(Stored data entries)
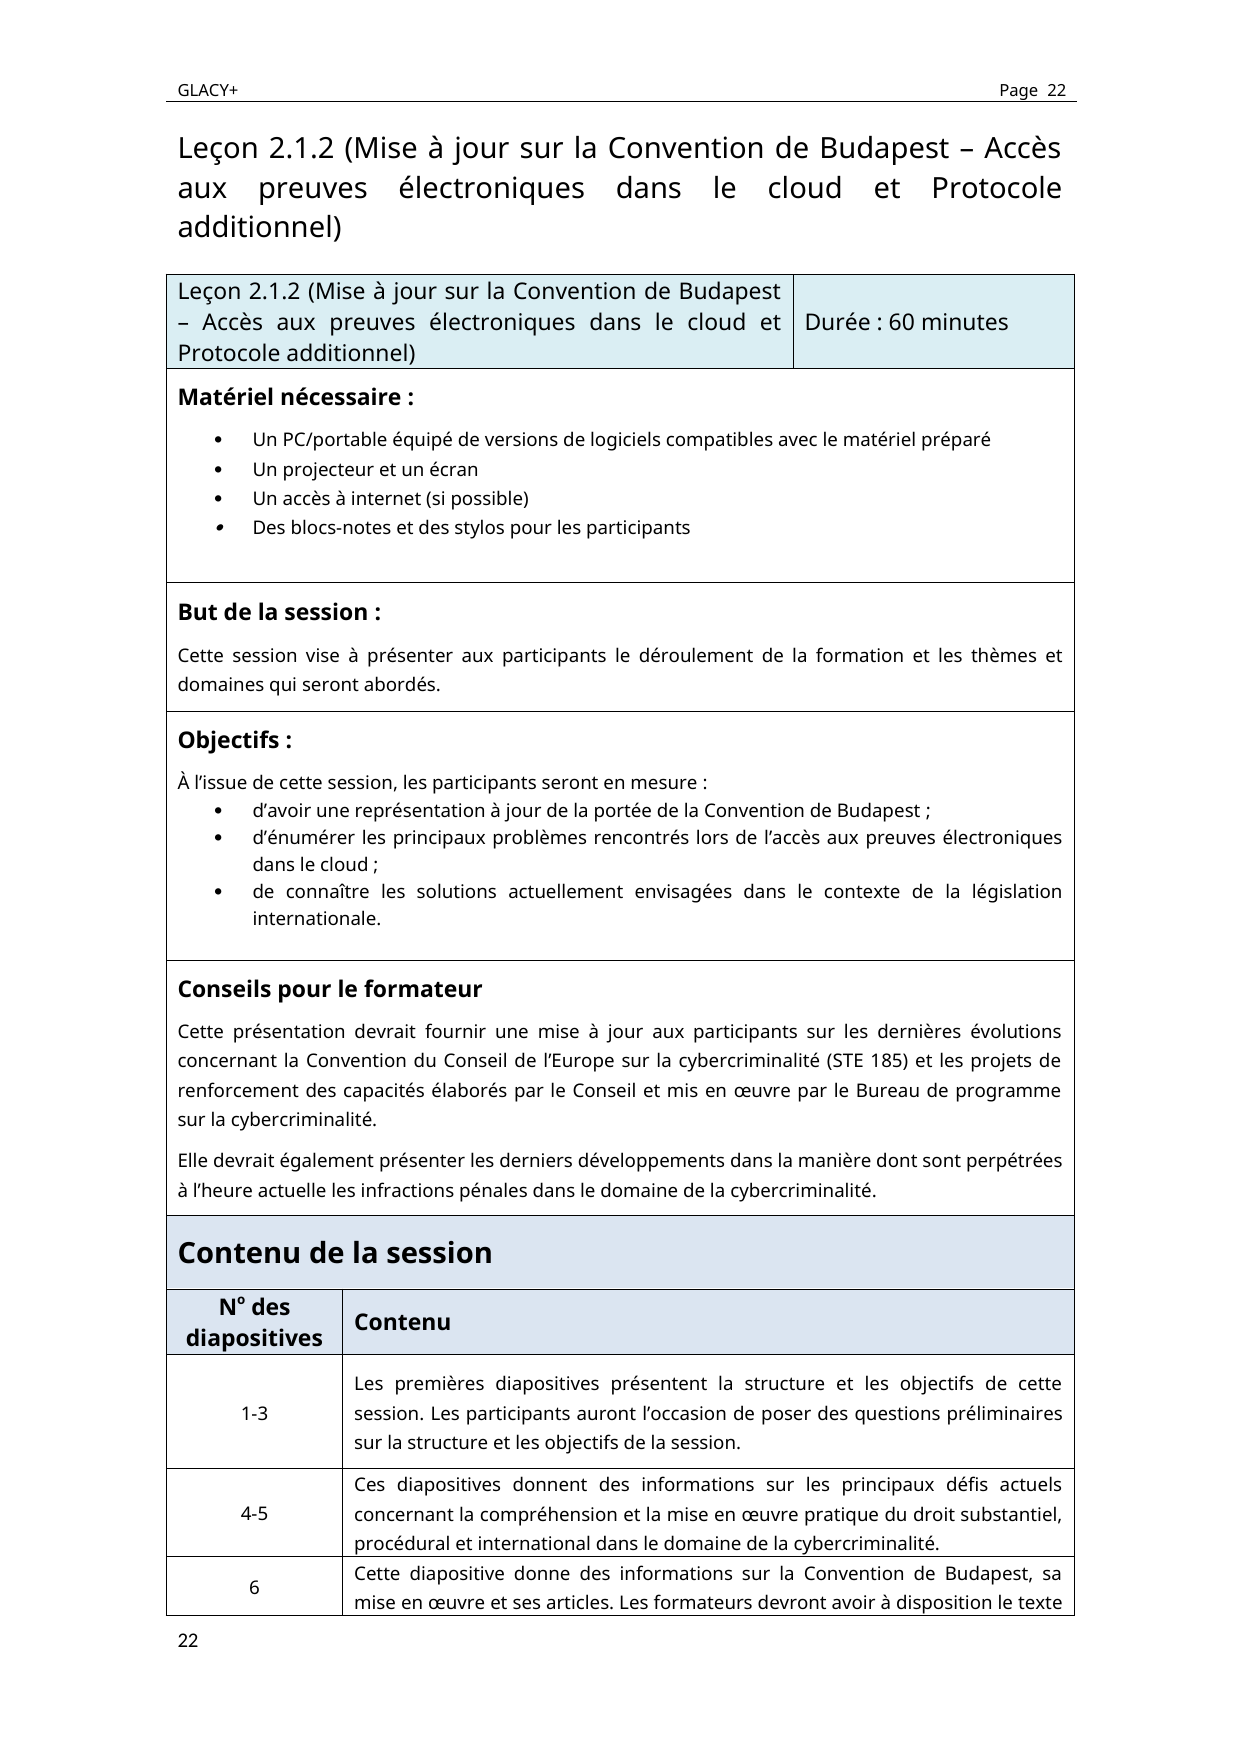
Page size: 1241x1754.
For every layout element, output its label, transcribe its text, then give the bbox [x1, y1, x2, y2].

text Leçon 2.1.2 (Mise à jour sur la Convention de Budapest – Accès aux preuves électroniques dans le cloud et Protocole additionnel) [177, 127, 1063, 246]
table_header Durée : 60 minutes [794, 275, 1074, 368]
table_cell Matériel nécessaire : Un PC/portable équipé de versions de logiciels compatibles avec le matériel préparé Un projecteur et un écran Un accès à internet (si possible) Des blocs-notes et des stylos pour les participants [167, 369, 1074, 582]
table_cell Contenu de la session [167, 1216, 1074, 1288]
table_cell 1-3 [167, 1355, 342, 1467]
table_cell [343, 1557, 1074, 1615]
table_cell 4-5 [167, 1469, 342, 1556]
table_cell Les premières diapositives présentent la structure et les objectifs de cette session. Les participants auront l’occasion de poser des questions préliminaires sur la structure et les objectifs de la session. [343, 1355, 1074, 1467]
table_cell Objectifs : À l’issue de cette session, les participants seront en mesure : d’avoir une représentation à jour de la portée de la Convention de Budapest ; d’énumérer les principaux problèmes rencontrés lors de l’accès aux preuves électroniques dans le cloud ; de connaître les solutions actuellement envisagées dans le contexte de la législation internationale. [167, 712, 1074, 960]
table_cell No des diapositives [167, 1290, 342, 1354]
table_cell 6 [167, 1557, 342, 1615]
table_header Leçon 2.1.2 (Mise à jour sur la Convention de Budapest – Accès aux preuves électroniques dans le cloud et Protocole additionnel) [167, 275, 793, 368]
table_cell But de la session : Cette session vise à présenter aux participants le déroulement de la formation et les thèmes et domaines qui seront abordés. [167, 583, 1074, 711]
table_cell Contenu [343, 1290, 1074, 1354]
table_cell Conseils pour le formateur Cette présentation devrait fournir une mise à jour aux participants sur les dernières évolutions concernant la Convention du Conseil de l’Europe sur la cybercriminalité (STE 185) et les projets de renforcement des capacités élaborés par le Conseil et mis en œuvre par le Bureau de programme sur la cybercriminalité. Elle devrait également présenter les derniers développements dans la manière dont sont perpétrées à l’heure actuelle les infractions pénales dans le domaine de la cybercriminalité. [167, 961, 1074, 1215]
table_cell Ces diapositives donnent des informations sur les principaux défis actuels concernant la compréhension et la mise en œuvre pratique du droit substantiel, procédural et international dans le domaine de la cybercriminalité. [343, 1469, 1074, 1556]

§ Problem description:
Using the data above, return each line that includes the word "principaux".

§ Solution to this problem:
table_cell Objectifs : À l’issue de cette session, les participants seront en mesure : d’avoir une représentation à jour de la portée de la Convention de Budapest ; d’énumérer les principaux problèmes rencontrés lors de l’accès aux preuves électroniques dans le cloud ; de connaître les solutions actuellement envisagées dans le contexte de la législation internationale. [167, 712, 1074, 960]
table_cell Ces diapositives donnent des informations sur les principaux défis actuels concernant la compréhension et la mise en œuvre pratique du droit substantiel, procédural et international dans le domaine de la cybercriminalité. [343, 1469, 1074, 1556]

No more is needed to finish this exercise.